# Jackkite



## Leo Porcello (Jul 10, 2003)

Got a snowgoose jackkite today for my birthday. Seems like it could break pretty easily. Anyone out there use one of these? Also you can use it on a pole or as an actual kite. I am thinking the pole would be the better option. Any opinions? Also got a Strait Meat Mallard, the new Higdon video, a bunch of checks (probably will get more wind socks) and best of all a picture collaige (sp) of my girls!


----------



## Perry Thorvig (Mar 6, 2002)

We have two or three of the Jackites. They look fragile but stand up pretty well. I am always surprised that they will fly each fall after being rolled up in a tube all summer. But, they do. They do tend to spin if the wind and set up isn't just right. But, even a little spinning does not seem to scrare the geese.

I think the only way to fly them is from a pole. You can get a flagging pole or crappie pole or conduit or whatever you want to use. Just make the string (fishing line) and the kite are a little shorter than the pole length and you will be in business. Also, use spinners on each end of the the string so that the line does not twist so often that it breaks.

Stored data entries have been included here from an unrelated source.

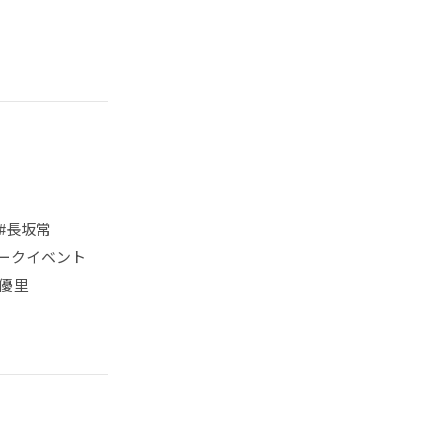
#長坂常
ークイベント
優里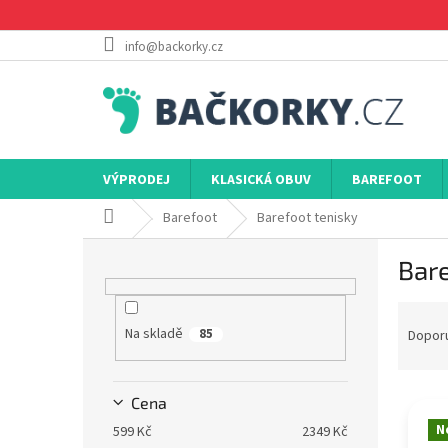
Přejít
na
obsah
info@backorky.cz
VÝPRODEJ
KLASICKÁ OBUV
BAREFOOT
Domů
Barefoot
Barefoot tenisky
P
Bare
o
s
Ř
t
a
Na skladě
r
85
Dopor
z
a
e
n
V
n
n
Cena
ý
í
í
N
599
Kč
2349
Kč
p
p
p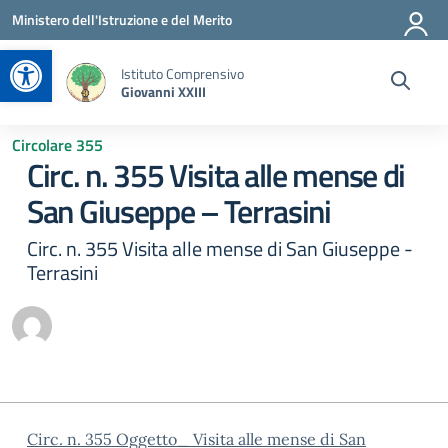
Vai ai contenuti
Vai al menu di navigazione
Vai al footer
Ministero dell'Istruzione e del Merito
Apri la barra degli strumenti
Istituto Comprensivo
Giovanni XXIII
Circolare 355
Circ. n. 355 Visita alle mense di
San Giuseppe – Terrasini
Circ. n. 355 Visita alle mense di San Giuseppe -
Terrasini
Circ. n. 355 Oggetto_ Visita alle mense di San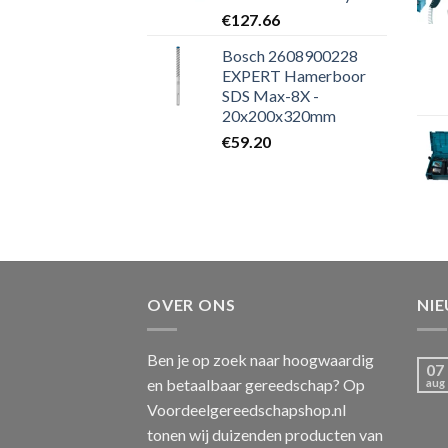
€
127.66
Bosch 2608900228
EXPERT Hamerboor
SDS Max-8X -
20x200x320mm
€
59.20
OVER ONS
NI
Ben je op zoek naar hoogwaardig
07
en betaalbaar gereedschap? Op
aug
Voordeelgereedschapshop.nl
tonen wij duizenden producten van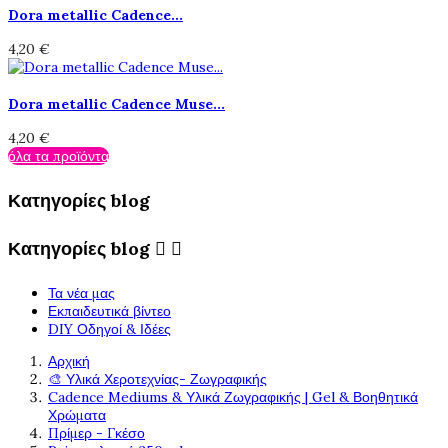
Dora metallic Cadence...
4,20 €
Dora metallic Cadence Muse...
4,20 €
όλα τα προϊόντα
Κατηγορίες blog
Κατηγορίες blog


Τα νέα μας
Εκπαιδευτικά βίντεο
DIY Οδηγοί & Ιδέες
Αρχική
🎨 Υλικά Χεροτεχνίας- Ζωγραφικής
Cadence Mediums & Υλικά Ζωγραφικής | Gel & Βοηθητικά
Χρώματα
Πρίμερ - Γκέσο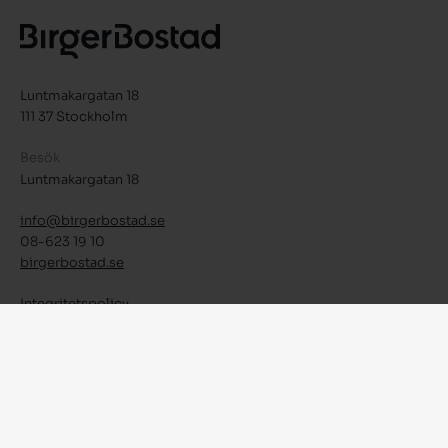
Luntmakargatan 18
111 37 Stockholm
Besök
Luntmakargatan 18
info@birgerbostad.se
08-623 19 10
birgerbostad.se
Integritetspolicy
Facebook
Instagram
LinkedIn
© 2026 Birger Bostad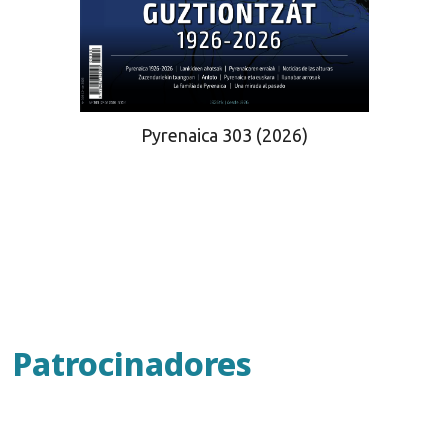
Pyrenaica 303 (2026)
Patrocinadores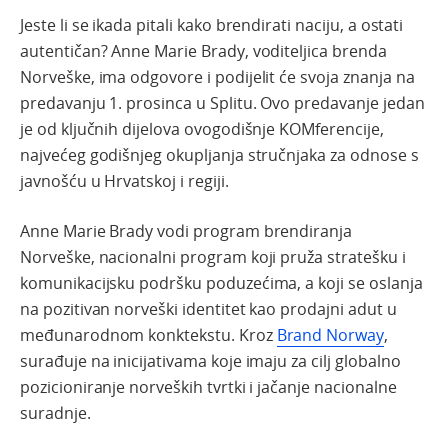
Jeste li se ikada pitali kako brendirati naciju, a ostati
autentičan? Anne Marie Brady, voditeljica brenda
Norveške, ima odgovore i podijelit će svoja znanja na
predavanju 1. prosinca u Splitu. Ovo predavanje jedan
je od ključnih dijelova ovogodišnje KOMferencije,
najvećeg godišnjeg okupljanja stručnjaka za odnose s
javnošću u Hrvatskoj i regiji.
Anne Marie Brady vodi program brendiranja
Norveške, nacionalni program koji pruža stratešku i
komunikacijsku podršku poduzećima, a koji se oslanja
na pozitivan norveški identitet kao prodajni adut u
međunarodnom konktekstu. Kroz
Brand Norway
,
surađuje na inicijativama koje imaju za cilj globalno
pozicioniranje norveških tvrtki i jačanje nacionalne
suradnje.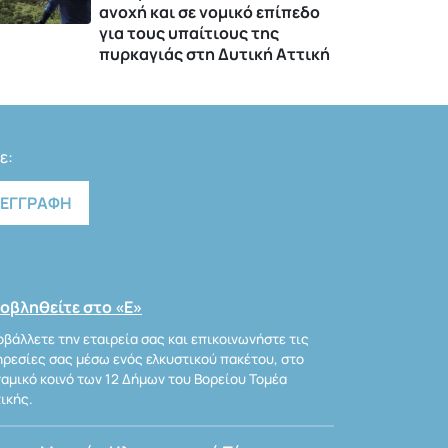
ανοχή και σε νομικό επίπεδο
για τους υπαίτιους της
πυρκαγιάς στη Δυτική Αττική
ε:
οβληθείτε στο «Ε»
βάλλετε την εταιρεία σας και επικοινωνήστε τις
ρεσίες σας μέσω ενός ελκυστικού πακέτου, στο
αμικό κοινό των 12 Δήμων του Βορείου Τομέα
ικής.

BTW, the mallards really like them!


----------



## Leo Porcello (Jul 10, 2003)

I appreciate it! At least I know I will get some use out of it and that it won't be destroyed on the first trip out!


----------



## djleye (Nov 14, 2002)

The other thing about them is that the geese will lock in on them but flare off when they get too close so they tend to work best way upwind of the blinds.


----------



## Leo Porcello (Jul 10, 2003)

djleye,

Are you talking snows or are you using them for canada's as well?


----------



## djleye (Nov 14, 2002)

I have only used or seen them used for snows, I have never used a kite for Canadas.


----------